Galactic Panspermia

16 Oct 2018

At https://phys.org/print458809784.html ... looks like at least one country, Japan, is prepared to seriously consider a connection between the solar wind/ earth's magnetic field connection to earthquakes - using the magnetic field to detect future natural disasters (and in memory of the recent tsunami wave that caused the deaths of so many people).

At https://phys.org/print458815392.html ... giant planets around young stars raise question about how planets form, we are informed - but are those questions just that. Something to ruminate about or something to explain.

At https://phys.org/print458807652.html ... what does a black hole look like? The Event Horizon Telescope has after 4 years produced this image of Sagitarious A, the black hole at the heart of the Milky Way ...

   ... black holes themselves are invisible. Any light that enters never escapes. However, around a black hole there is light from a luminous swirl of super heated matter yet to fall into the abyss. When light passes near an event horizon it heats and distorts to the pull of gravity. Hence, the picture of this ring of light - circling what is thought to be the event horizon. So, there is no image of the black hole itself - only the sheaf of light (presumed to occupy a postion around the rim of the black hole). Those who vew black holes as in inventive self delusion have to explain the half moon of light in the image above.

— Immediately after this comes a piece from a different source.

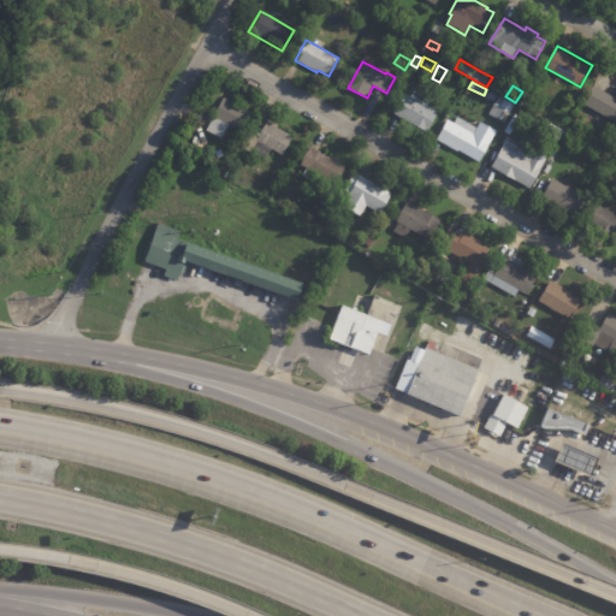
[(615,122),(584,105),(594,86),(615,98),(615,95),(615,122)]
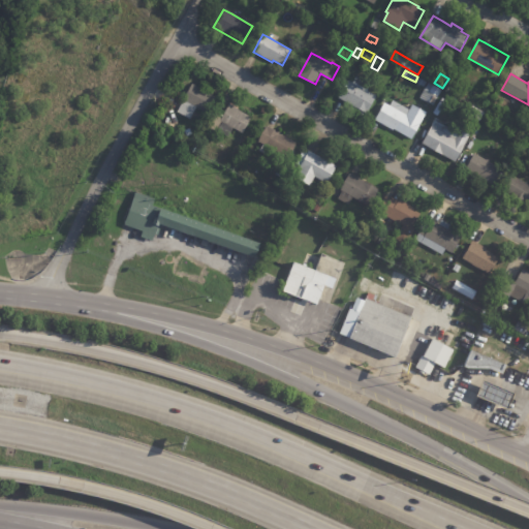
[(366,82),(372,85),(368,91),(377,97),(367,115),(365,114),(364,116),(352,110),(353,107),(338,98),(349,81),(353,83),(356,76),(366,82)]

Another interesting story is at https://phys.org/print458812829.html ... life could be spreading throught the Milky Way, from star to star. This is an expansion on the them of Panspermia, first advanced by Fred Hoyle and Chandra Wickramasinghe. In this, micro organisms and the chemical precursors of life are transported through space by meteors, asteroids, and comets. The latter are now thought to be able to traverse from one solar system to another - after the discoery of Oumuamua last year (travelling through our solar system).

The study is ibeing considered by the Monthly Notices of the Royal Astronomical Society, and has the title, 'Galactic Panspermia'. The study, using modelling, determined the entire Milky Way (and even other galaxies) could be exchanging the components for life.